J. Opt. Soc. Am. B 19, 43-53 (2002)

We consider propagation of coherent light through a nonlinear periodic optical structure consisting of two alternating layers with different linear and nonlinear refractive indices. A coupled-mode system is derived from the Maxwell equations and analyzed for the stationary transmission regimes and linear time-dependent dynamics. We find the domain for existence of true all-optical limiting when the input-output transmission characteristic is monotonic and clamped below a limiting value for output intensity. True all-optical limiting can be managed by compensating the Kerr nonlinearities in the alternating layers, when the net-average nonlinearity is much smaller than the nonlinearity variance.

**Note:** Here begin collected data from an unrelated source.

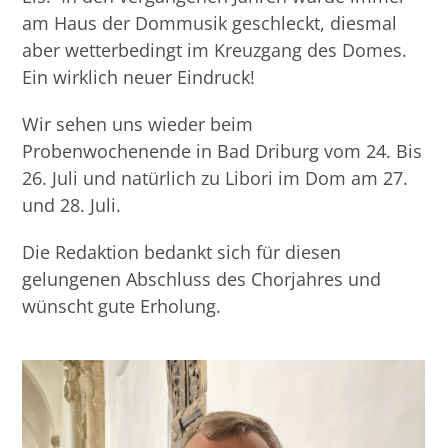
am Haus der Dommusik geschleckt, diesmal
aber wetterbedingt im Kreuzgang des Domes.
Ein wirklich neuer Eindruck!
Wir sehen uns wieder beim
Probenwochenende in Bad Driburg vom 24. Bis
26. Juli und natürlich zu Libori im Dom am 27.
und 28. Juli.
Die Redaktion bedankt sich für diesen
gelungenen Abschluss des Chorjahres und
wünscht gute Erholung.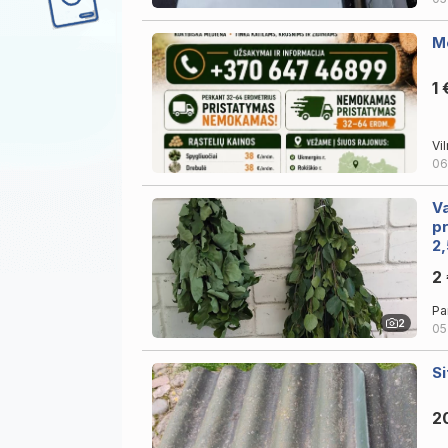
Me
1 
Vi
06
Va
pr
2,
2
Pa
2
05
Si
2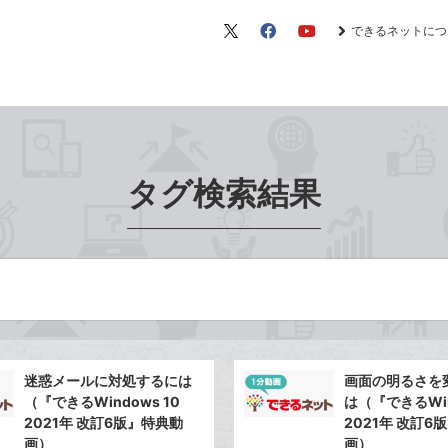
できるネットにつ
X（旧
Facebook
YouTube
Twitter）
タグ検索結果
迷惑メールに対処するには
画面の明るさを
（『できるWindows 10
は（『できるWin
2021年 改訂6版』特典動
2021年 改訂6
画）
画）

The periodic optical structures can be used as uniform switches between lower-transmissive and higher-transmissive states if the structures are sufficiently long and out-of-phase, i.e. when the linear grating compensates the nonlinearity variations at each optical layer. We prove analytically that true all-optical limiting for zero net-average nonlinearity is marginally stable in time-dependent dynamics. We also show that weakly unbalanced out-of-phase gratings with small net-average nonlinearity exhibit local multistability while strongly unbalanced gratings with large net-average nonlinearity display global multistability.